South Scotland

Ae, Garlieston and Kirkbean school closure plans put on 'pause'

Garlieston Primary Image copyright Google
Image caption Proposals which could have seen the schools shut next year have been put on hold

A council has decided to "pause" plans to shut three rural schools in the face of significant opposition.

Consultation on the proposals to shut Ae, Garlieston and Kirkbean primaries came to a close last week.

It provoked objections from the communities involved as well as local politicians.

Dumfries and Galloway Council said that, in light of "wide-ranging" representations, it would take extra time to consider the views received.

It said Education Scotland had been informed of the position and a paper on the situation would be presented to the council in November.

'Negative effects'

"This very much aligns with the new revised council plan on engaging with communities to deliver collaborative solutions," a spokesman said.

When consultation began the three schools had 37 pupils in total with a combined capacity of nearly 200.

If the closures had been given the go-ahead, the primaries could have been shut by July next year.

Ae Primary parent John Magill said the pressure would be kept up to retain all three schools in the long term.
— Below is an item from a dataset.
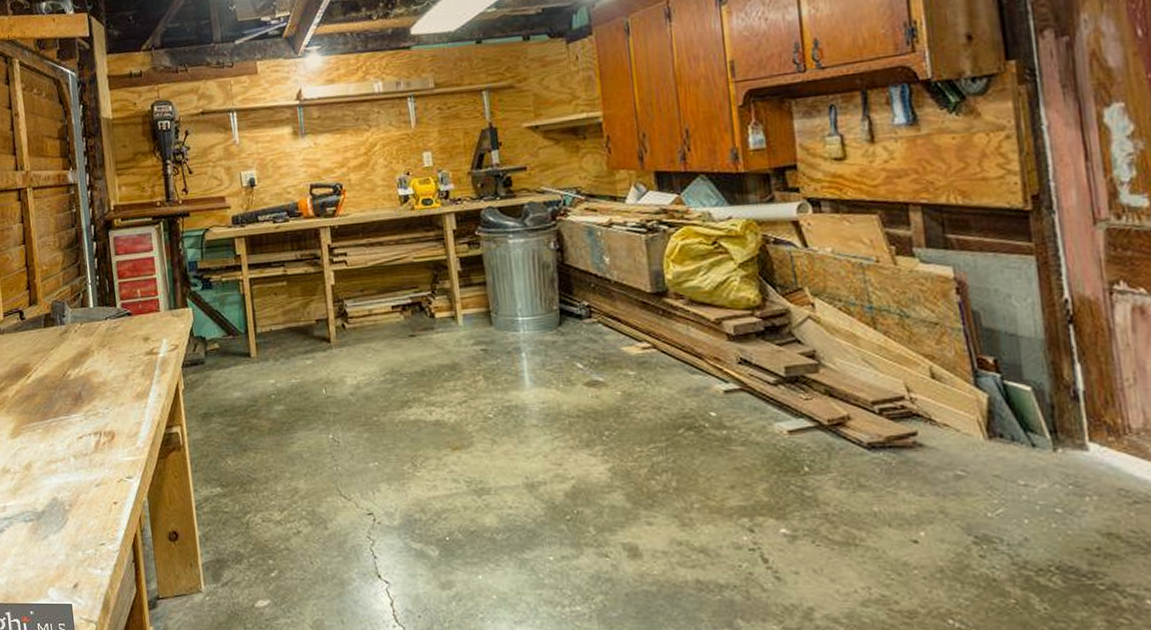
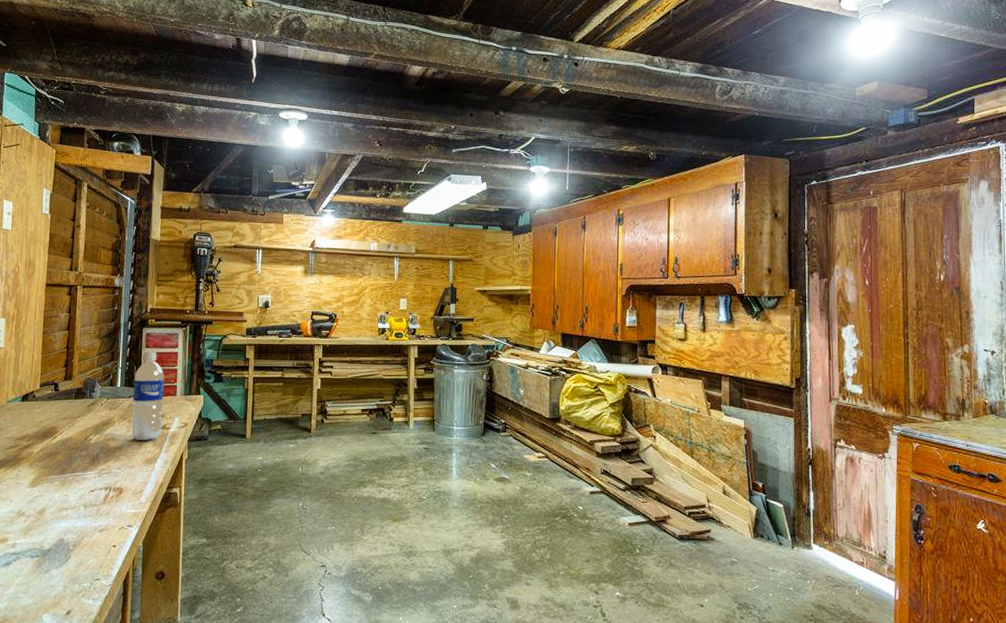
water bottle: none [107,258,149,371] -> present [132,351,164,441]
He said research into literacy and numeracy levels at rural schools and urban schools had shown that composite classes "were not shown to have any negative effects in terms of the children's attainment."

He added that the level of confidence and inter-personal skills provided favoured smaller, rural schools.

'Out of touch'

SNP MSP Joan McAlpine said she was confident the "pause" would become a "full stop".

"Dumfries and Galloway is a vast, very rural area and education cannot be concentrated in a few urban centres," she said.

Labour's Colin Smyth said it was right not to shut the schools but it meant savings would have to be found elsewhere.

"The public need to start to show the same level of fight against austerity as they rightly did to save schools and start to send a clear message to government - no more cuts," he said.

Oliver Mundell, of the Conservatives, said the process had shown how "out-of-touch" some councillors were.

"Rather than try and backtrack and save face, the council should just take these proposals off the table altogether and let our teachers get back to doing what they do best; serving our rural communities," he said.